14 Dec 2017
Optical material is isotopically pure hexagonal boron nitride, which resolves details as small as a virus.Vanderbilt University, in Nashville, TN, USA.
Making lenses like this has been enabled by improvement in the quality of an optical material used in hyperlensing, a method of creating lenses that can resolve objects much smaller than the wavelength of light.
The achievement was reported by a team of researchers led by Joshua Caldwell, associate professor of mechanical engineering at Vanderbilt, in Nature Materials.
The optical material involved is hexagonal boron nitride (hBN), a natural crystal, which has hyperlensing properties. The best previously reported lens resolution using hBN was an object about 36 times smaller than the infrared wavelength used, equivalent to the size of the smallest bacteria. The Nature Materials paper describes improvements in the quality of the crystal that enhance its potential imaging capability by about a factor of ten.
The researchers achieved this enhancement by making hBN crystals using isotopically-purified boron. Natural boron contains two isotopes that differ in weight by about 10 percent, a combination that significantly degrades the crystal’s optical properties in the infrared.
“We have demonstrated that the inherent efficiency limitations of hyperlenses can be overcome through isotopic engineering,” said team member Alexander Giles, research physicist at the the U.S. Naval Research Laboratory. “Controlling and manipulating light at nanoscale dimensions is notoriously difficult and inefficient. Our work provides a new path forward for the next generation of materials and devices.”
Researchers from the University of California, San Diego, Kansas State University, Oak Ridge National Laboratory and Columbia University also contributed to the Vanderbilt study. The researchers calculate that a lens made from their purified crystal can in principle capture images of objects as small as 30 nm in size.
The primary reason for developing hyperlenses such as this, is the prospect that they can provide such highly detailed images of living cells in their natural environments using low-energy light that does not harm them. In addition, using infrared light to perform the imaging can also provide spectroscopic information about the objects it images, providing a means to fingerprint the material.

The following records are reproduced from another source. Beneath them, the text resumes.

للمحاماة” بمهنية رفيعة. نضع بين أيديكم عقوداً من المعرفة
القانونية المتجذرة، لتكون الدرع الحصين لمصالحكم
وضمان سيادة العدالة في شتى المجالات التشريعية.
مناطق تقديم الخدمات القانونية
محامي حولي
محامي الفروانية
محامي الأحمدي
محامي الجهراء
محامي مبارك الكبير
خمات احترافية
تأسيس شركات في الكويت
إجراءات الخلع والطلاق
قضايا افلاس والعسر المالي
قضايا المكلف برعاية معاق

Vanderbilt comments that these capabilities could have a significant impact on biological and medical science. The technology also has potential applications in communications and nanoscale optical components.

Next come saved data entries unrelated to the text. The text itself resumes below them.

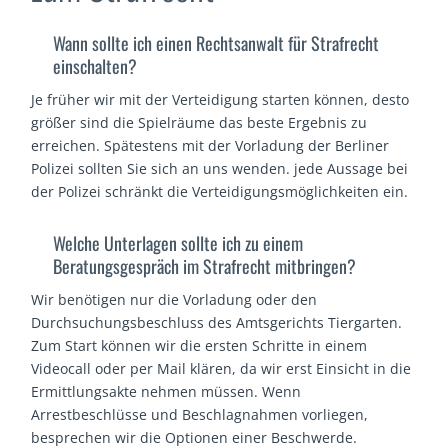
Wann sollte ich einen Rechtsanwalt für Strafrecht
einschalten?
Je früher wir mit der Verteidigung starten können, desto
größer sind die Spielräume das beste Ergebnis zu
erreichen. Spätestens mit der Vorladung der Berliner
Polizei sollten Sie sich an uns wenden. jede Aussage bei
der Polizei schränkt die Verteidigungsmöglichkeiten ein.
Welche Unterlagen sollte ich zu einem
Beratungsgespräch im Strafrecht mitbringen?
Wir benötigen nur die Vorladung oder den
Durchsuchungsbeschluss des Amtsgerichts Tiergarten.
Zum Start können wir die ersten Schritte in einem
Videocall oder per Mail klären, da wir erst Einsicht in die
Ermittlungsakte nehmen müssen. Wenn
Arrestbeschlüsse und Beschlagnahmen vorliegen,
besprechen wir die Optionen einer Beschwerde.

At the infrared wavelengths used in this reported experiment, the diffraction limit is about 3,250 nm. This limit can be surpassed by using hBN due to its ability to support surface phonon polaritons – hybrid particles made up of photons coupling with vibrating, charged atoms in a crystal – which have wavelengths much shorter than the incident light.

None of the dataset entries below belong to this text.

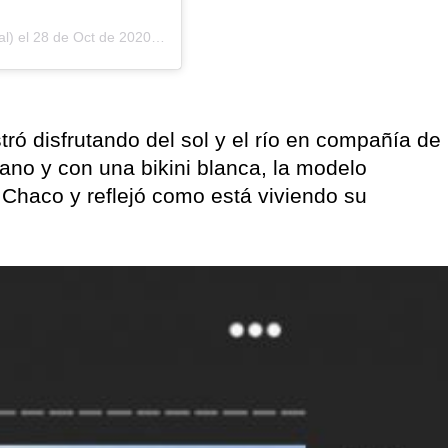
l) el
28 de Oct de 2020 a las 8:42 PDT
tró disfrutando del sol y el río en compañía de
no y con una bikini blanca, la modelo
 Chaco y reflejó como está viviendo su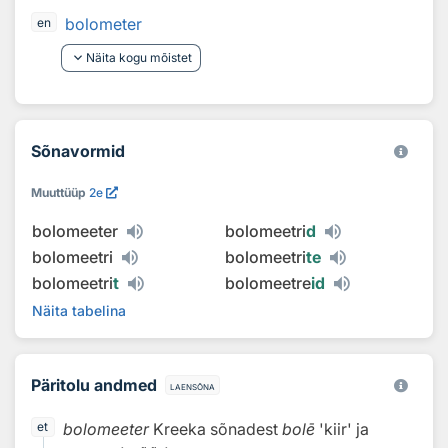
bolometer
en
keyboard_arrow_down
Näita kogu mõistet
Sõnavormid
Muuttüüp
2e
bolomeeter
bolomeetri
d
bolomeetri
bolomeetri
te
bolomeetri
t
bolomeetre
id
Näita tabelina
Päritolu andmed
laensõna
bolomeeter
Kreeka sõnadest
bolē
'kiir' ja
et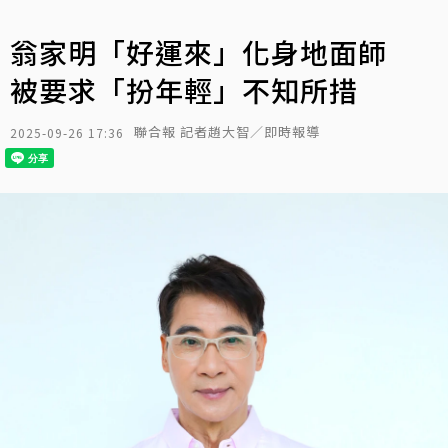
翁家明「好運來」化身地面師
被要求「扮年輕」不知所措
聯合報 記者趙大智／即時報導
2025-09-26 17:36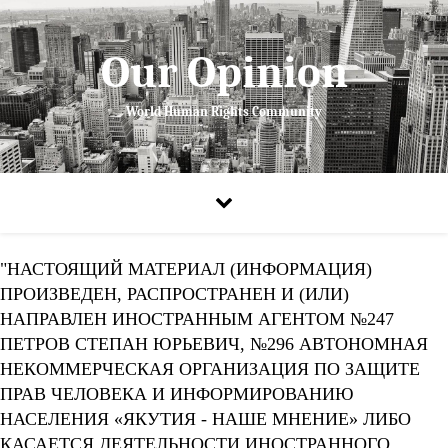
Our Opinion
World Human Rights Community
"НАСТОЯЩИЙ МАТЕРИАЛ (ИНФОРМАЦИЯ)
ПРОИЗВЕДЕН, РАСПРОСТРАНЕН И (ИЛИ)
НАПРАВЛЕН ИНОСТРАННЫМ АГЕНТОМ №247
ПЕТРОВ СТЕПАН ЮРЬЕВИЧ, №296 АВТОНОМНАЯ
НЕКОММЕРЧЕСКАЯ ОРГАНИЗАЦИЯ ПО ЗАЩИТЕ
ПРАВ ЧЕЛОВЕКА И ИНФОРМИРОВАНИЮ
НАСЕЛЕНИЯ «ЯКУТИЯ - НАШЕ МНЕНИЕ» ЛИБО
КАСАЕТСЯ ДЕЯТЕЛЬНОСТИ ИНОСТРАННОГО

In the past, a problem with using polaritons in this fashion has been the rapidity with which they dissipate. By using hBN crystals made from 99 percent isotopically pure boron, the researchers have measured a dramatic reduction in optical losses compared to natural crystals, increasing the polariton’s lifetime three-fold, which allows them to travel triple the distance. This improvement translates into a significant improvement in imaging resolution. The researchers’ theoretical analysis suggests that another factor of ten improvement is possible.
“Currently, we have been testing very small flakes of purified hBN,” said Caldwell. “We think that we will see even further improvements with larger crystals.”